Syria massacre 'more than 200 dead'

Syrian activists have posted a video online that they say shows 15 bodies of men who were among dozens killed in heavy government shelling of a farming village in central Syria.

The Britain-based Syrian Observatory for Human Rights said it had reports that more than 150 killed were in Tremseh, although it had collected only 30 names of the victims.

Much remains unclear about the massacre which was reported late on Thursday. Another group, the Local Coordination Committees, said the dead numbered more than 200.

One resident, Laith al-Hamwi, said by phone on Thursday that government troops were shelling the village heavily and that dozens of people had been killed.

The activist claims could not be independently verified.

The latest report of violence came in the wake of the highest-level defector yet from President Bashar Assad's regime - his ambassador to Iraq.

Defections from the Syrian regime have stirred hopes in the West that Assad's inner circle will start abandoning him in greater numbers, hastening his downfall. But the tightly protected regime has largely held together over the course of the 16-month uprising, driven by a mixture of fear and loyalty.

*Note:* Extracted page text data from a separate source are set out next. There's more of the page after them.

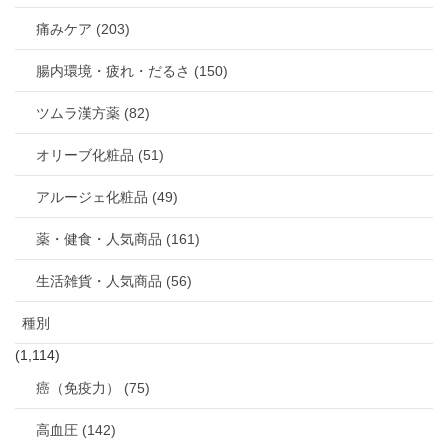
痛みケア (203)
腸内環境・疲れ・だるさ (150)
ツムラ漢方薬 (82)
オリーブ化粧品 (51)
アルージェ化粧品 (49)
薬・健食・人気商品 (161)
生活雑貨・人気商品 (56)
種別
(1,114)
癌（免疫力） (75)
高血圧 (142)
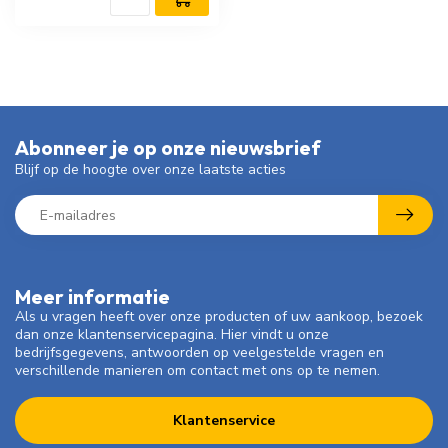
Abonneer je op onze nieuwsbrief
Blijf op de hoogte over onze laatste acties
Meer informatie
Als u vragen heeft over onze producten of uw aankoop, bezoek
dan onze klantenservicepagina. Hier vindt u onze
bedrijfsgegevens, antwoorden op veelgestelde vragen en
verschillende manieren om contact met ons op te nemen.
Klantenservice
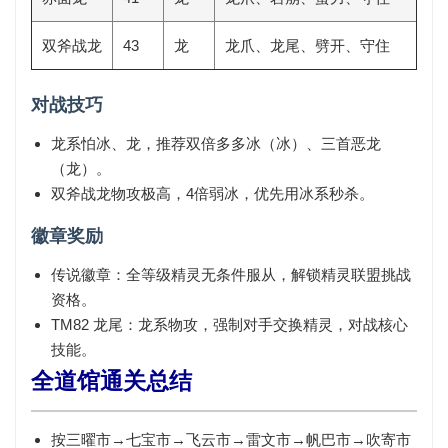
双斧战龙
43
龙
龙爪、龙尾、劈开、守住
对战技巧
龙系怕
冰、龙
，推荐双倍多多冰（冰）、三首恶龙
（龙）。
双斧战龙物攻极高，4倍弱冰，优先用冰系秒杀。
徽章奖励
传说徽章
：全等级精灵无条件服从，解锁精灵联盟挑战
资格。
TM82 龙尾
：龙系物攻，强制对手交换精灵，对战核心
技能。
全道馆通关总结
按
三曜市→七宝市→飞云市→雷文市→帆巴市→吹寄市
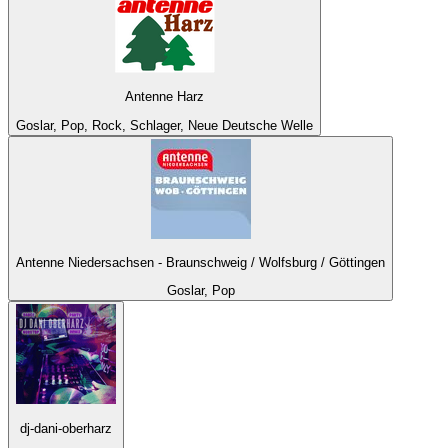
Antenne Harz
Goslar, Pop, Rock, Schlager, Neue Deutsche Welle
Antenne Niedersachsen - Braunschweig / Wolfsburg / Göttingen
Goslar, Pop
dj-dani-oberharz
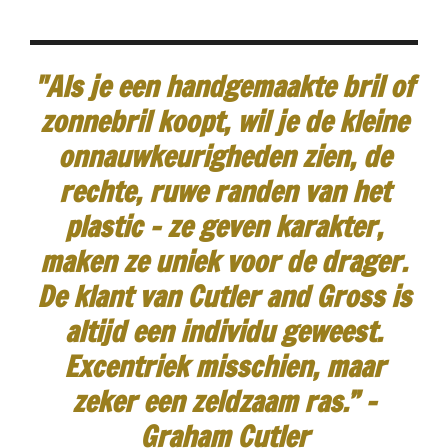
"Als je een handgemaakte bril of
zonnebril koopt, wil je de kleine
onnauwkeurigheden zien, de
rechte, ruwe randen van het
plastic - ze geven karakter,
maken ze uniek voor de drager.
De klant van Cutler and Gross is
altijd een individu geweest.
Excentriek misschien, maar
zeker een zeldzaam ras.”
-
Graham Cutler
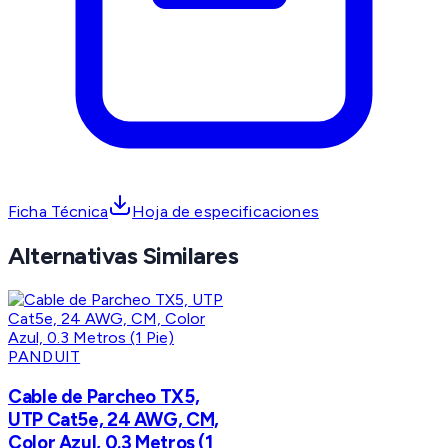
Ficha Técnica
Hoja de especificaciones
Alternativas Similares
PANDUIT
Cable de Parcheo TX5,
UTP Cat5e, 24 AWG, CM,
Color Azul, 0.3 Metros (1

The latest official to flee, Ambassador Nawaf Fares, announced that he was joining the revolution, asserting that only force will drive Assad from power.

"There is no road map ever with Bashar Assad, because any plan, any statement that is agreed on internationally he delays on and ignores," he said. "There is no way that he can be pushed from power without force, and the Syrian people realise this."

Syria's foreign ministry denounced Mr Fares, saying he should face "legal and disciplinary accountability".